▶ Action item
Reproduce every entry below precisely; do not include the pictures.

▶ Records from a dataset
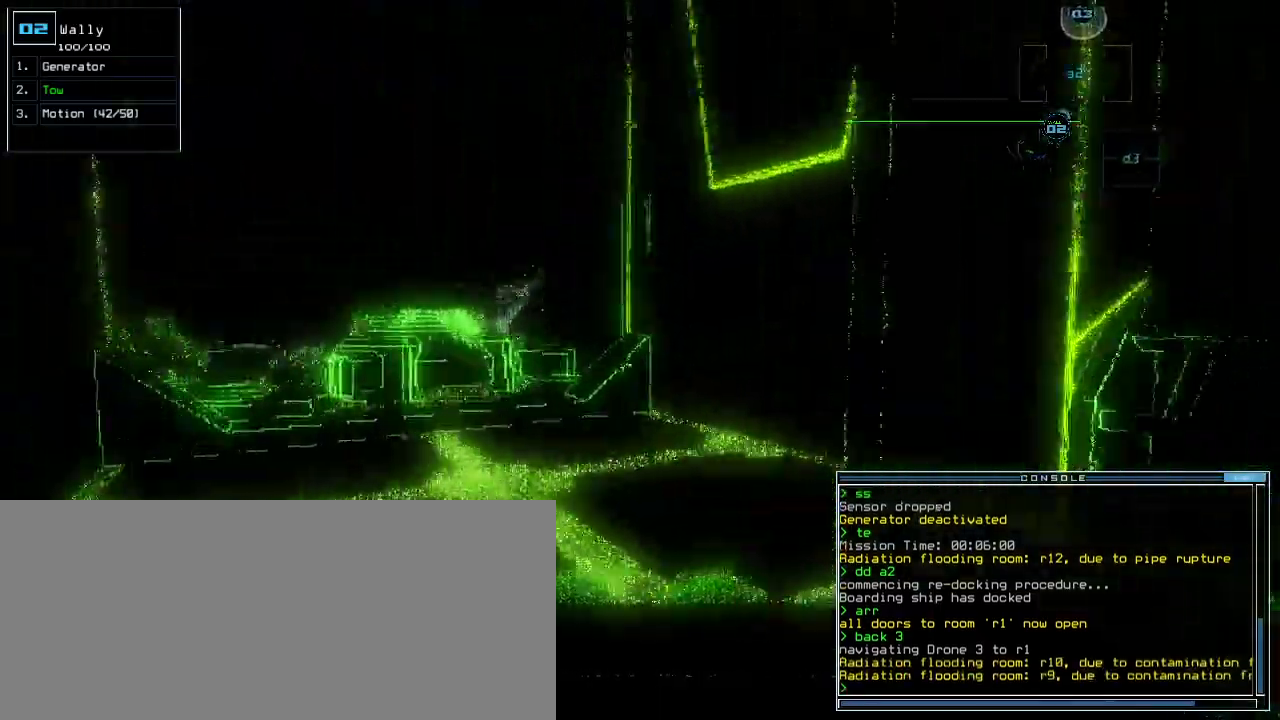
{"keys": ["up"], "events": [[80, "left", "down"], [180, "left", "up"]]}
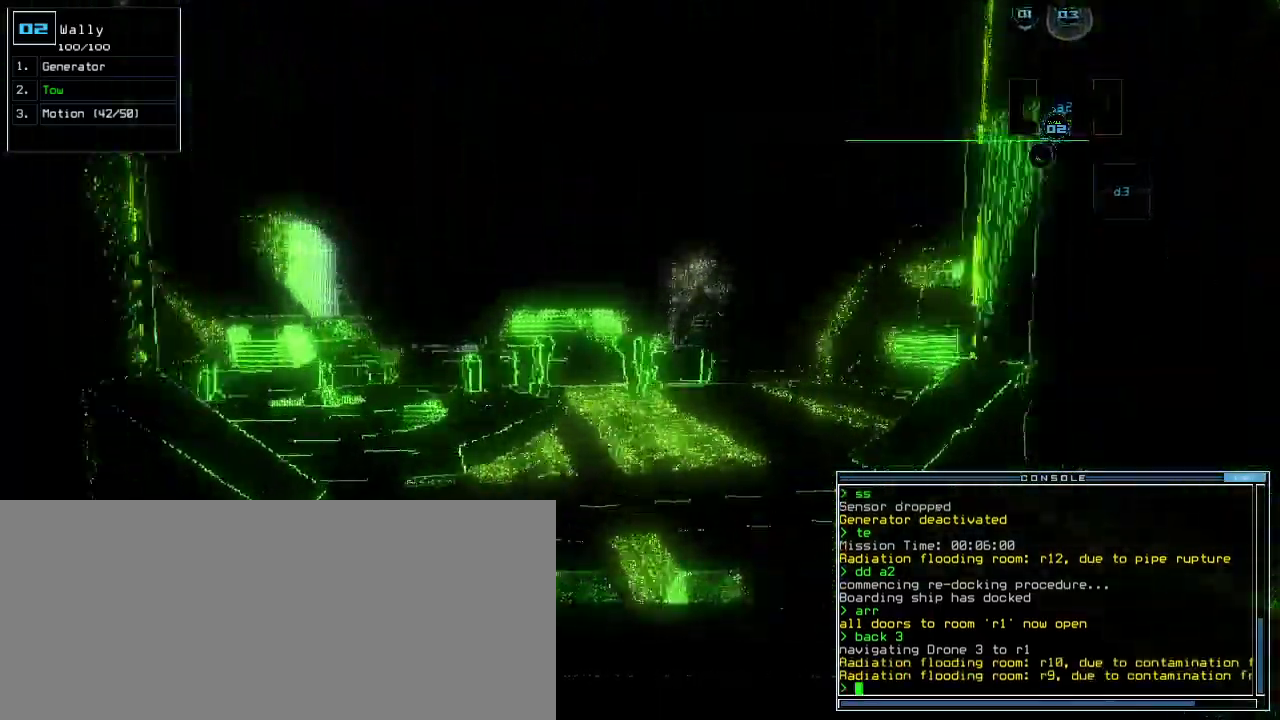
{"keys": ["right", "up"], "events": [[120, "left", "down"], [180, "left", "up"], [500, "right", "down"]]}
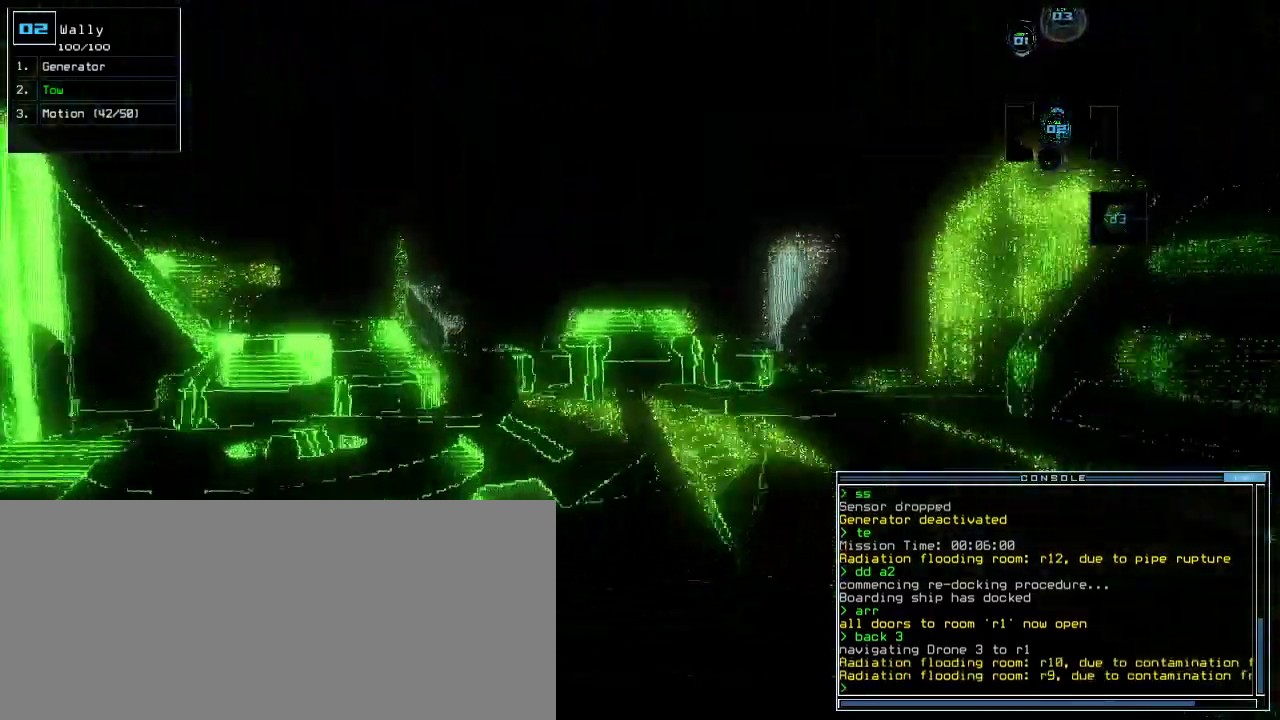
{"keys": ["up"], "events": [[80, "right", "up"], [280, "right", "down"], [360, "right", "up"]]}
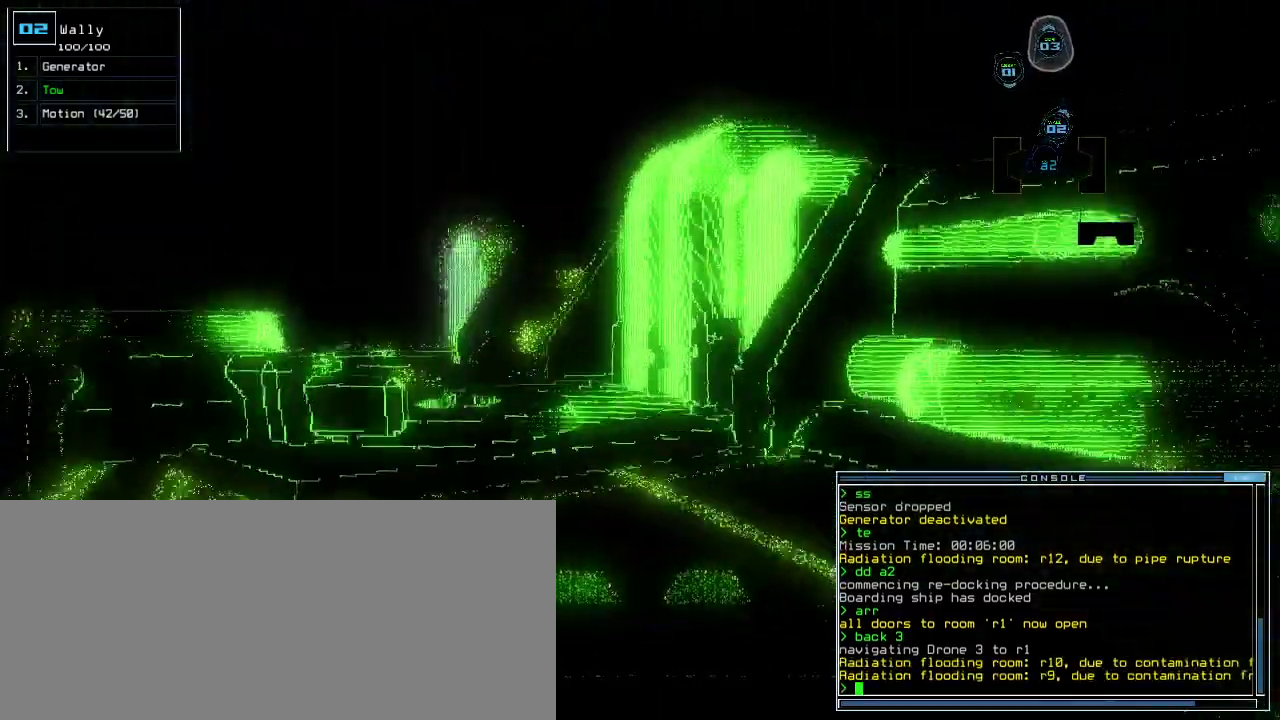
{"keys": ["a", "up"]}
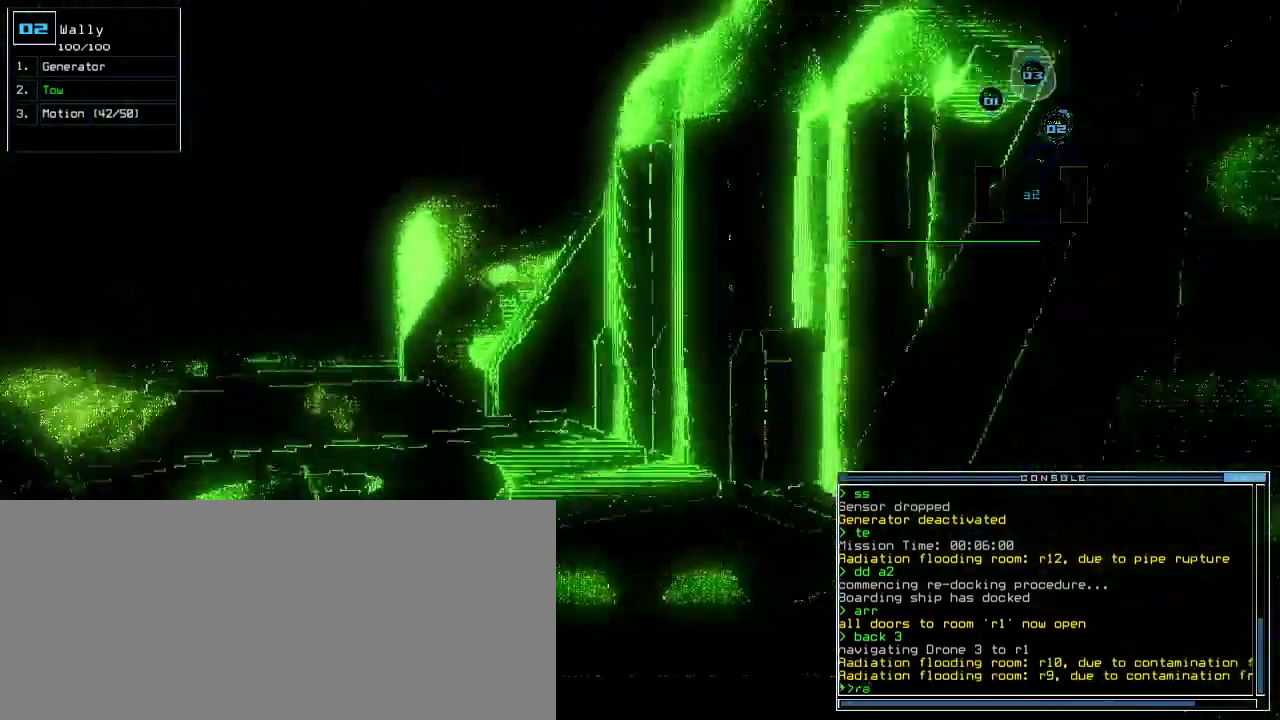
{"keys": ["up"], "events": [[40, "a", "up"], [200, "left", "down"], [420, "return", "down"], [480, "left", "up"], [480, "return", "up"]]}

▶ Result of this exercise
{"keys": ["up"], "events": [[80, "left", "down"], [180, "left", "up"]]}
{"keys": ["right", "up"], "events": [[120, "left", "down"], [180, "left", "up"], [500, "right", "down"]]}
{"keys": ["up"], "events": [[80, "right", "up"], [280, "right", "down"], [360, "right", "up"]]}
{"keys": ["a", "up"]}
{"keys": ["up"], "events": [[40, "a", "up"], [200, "left", "down"], [420, "return", "down"], [480, "left", "up"], [480, "return", "up"]]}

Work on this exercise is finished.